On 04/07/2014 05:06 PM, Mark Walters wrote:

> I think it is worse that that: I think (from what people said on irc
> some time ago) that the index contains the word and the position of that
> word so essentially the whole message can be reconstructed from the
> index.

Agree with Mark here, the warnings around such a feature should clearly
say "this stores a cleartext equivalent of your message in the notmuch
index."

Even if the index weren't structured in this way, modern natural
language processing techniques and a plausible training corpus should be
able to come very close to the original cleartext message, so it should
be treated as such.

fwiw, the workflow i outlined should make it so that users can receive
all messages encrypted; when they read each encrypted message, they get
a choice about whether to store a cleartext-equivalent in their notmuch
index. (note of course that it's possible to store your notmuch index on
an encrypted filesystem itself, for a different flavor of
confidentiality protection for the data once it's come to rest).

_RECORDS SUPPLIED_:
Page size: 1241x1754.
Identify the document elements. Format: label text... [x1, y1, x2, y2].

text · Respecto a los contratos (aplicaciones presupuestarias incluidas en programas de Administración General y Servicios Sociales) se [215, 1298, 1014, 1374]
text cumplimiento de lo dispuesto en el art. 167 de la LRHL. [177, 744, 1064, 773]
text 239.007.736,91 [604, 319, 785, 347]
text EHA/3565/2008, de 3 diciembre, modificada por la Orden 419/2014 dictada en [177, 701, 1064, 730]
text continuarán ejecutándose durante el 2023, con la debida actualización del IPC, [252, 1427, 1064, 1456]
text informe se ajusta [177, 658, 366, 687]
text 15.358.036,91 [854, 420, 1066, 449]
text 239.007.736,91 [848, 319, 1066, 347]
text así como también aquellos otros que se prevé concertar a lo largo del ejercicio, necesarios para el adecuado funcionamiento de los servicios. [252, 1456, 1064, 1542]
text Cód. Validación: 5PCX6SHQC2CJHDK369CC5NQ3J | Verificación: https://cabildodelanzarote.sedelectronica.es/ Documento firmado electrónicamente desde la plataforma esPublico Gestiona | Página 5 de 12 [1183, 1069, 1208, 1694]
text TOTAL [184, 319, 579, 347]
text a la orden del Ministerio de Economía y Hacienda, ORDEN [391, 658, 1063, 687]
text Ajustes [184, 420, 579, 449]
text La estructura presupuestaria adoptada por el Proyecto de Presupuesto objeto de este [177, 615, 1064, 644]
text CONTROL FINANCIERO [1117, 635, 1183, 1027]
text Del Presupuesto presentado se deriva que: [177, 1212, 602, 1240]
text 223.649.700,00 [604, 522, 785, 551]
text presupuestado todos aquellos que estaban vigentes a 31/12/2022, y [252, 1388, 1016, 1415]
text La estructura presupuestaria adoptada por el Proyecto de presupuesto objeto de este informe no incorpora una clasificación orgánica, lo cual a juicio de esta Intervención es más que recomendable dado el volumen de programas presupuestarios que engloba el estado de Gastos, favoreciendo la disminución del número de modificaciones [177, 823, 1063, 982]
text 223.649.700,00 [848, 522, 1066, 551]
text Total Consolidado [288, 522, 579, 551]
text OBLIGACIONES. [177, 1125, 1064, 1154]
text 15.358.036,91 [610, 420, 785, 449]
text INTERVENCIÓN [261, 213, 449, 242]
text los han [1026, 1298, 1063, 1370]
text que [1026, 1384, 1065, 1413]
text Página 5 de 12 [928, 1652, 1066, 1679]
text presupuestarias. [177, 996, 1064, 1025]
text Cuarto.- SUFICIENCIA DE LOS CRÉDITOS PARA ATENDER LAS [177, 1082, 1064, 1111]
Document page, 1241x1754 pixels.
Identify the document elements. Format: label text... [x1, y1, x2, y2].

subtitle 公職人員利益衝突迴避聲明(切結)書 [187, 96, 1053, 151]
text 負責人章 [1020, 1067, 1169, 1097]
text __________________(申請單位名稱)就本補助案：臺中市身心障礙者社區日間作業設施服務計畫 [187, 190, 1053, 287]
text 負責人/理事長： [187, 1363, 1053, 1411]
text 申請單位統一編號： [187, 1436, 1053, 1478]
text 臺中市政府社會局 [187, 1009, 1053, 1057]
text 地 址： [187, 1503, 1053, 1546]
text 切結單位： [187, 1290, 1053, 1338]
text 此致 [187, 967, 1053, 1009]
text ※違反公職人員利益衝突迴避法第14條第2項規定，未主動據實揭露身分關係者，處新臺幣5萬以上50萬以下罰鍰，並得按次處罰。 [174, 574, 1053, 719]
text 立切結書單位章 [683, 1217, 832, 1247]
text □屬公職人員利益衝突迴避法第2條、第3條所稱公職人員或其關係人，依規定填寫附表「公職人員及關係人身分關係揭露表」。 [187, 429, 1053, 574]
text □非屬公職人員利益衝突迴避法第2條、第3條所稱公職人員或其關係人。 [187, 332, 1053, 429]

_AIM A_: Quote every sentence in the email reply about the notmuch index that contains the word "cleartext," whether standing alone or hyphenated.
_AIM B_: Write the next part of the email reply about keeping decrypted mail in the notmuch index, beginning after its final sentence.

_FINAL ANSWER A_:
1. Agree with Mark here, the warnings around such a feature should clearly say "this stores a cleartext equivalent of your message in the notmuch index."
2. Even if the index weren't structured in this way, modern natural language processing techniques and a plausible training corpus should be able to come very close to the original cleartext message, so it should be treated as such.
3. fwiw, the workflow i outlined should make it so that users can receive all messages encrypted; when they read each encrypted message, they get a choice about whether to store a cleartext-equivalent in their notmuch index.

_FINAL ANSWER B_:
This per-message decision mechanism lets a thoughtful user make that
tradeoff on a piecemeal basis (it also allows for blanket
(mis)judgement, of course).  There are certainly some messages that one
might never want store in a cleartext index, while other messages might
be less sensitive to exposure while being more valuable to the user if
stored in a well-indexed, searchable local archive.

I think this is a feature worth having, despite the warning labels it
probably needs.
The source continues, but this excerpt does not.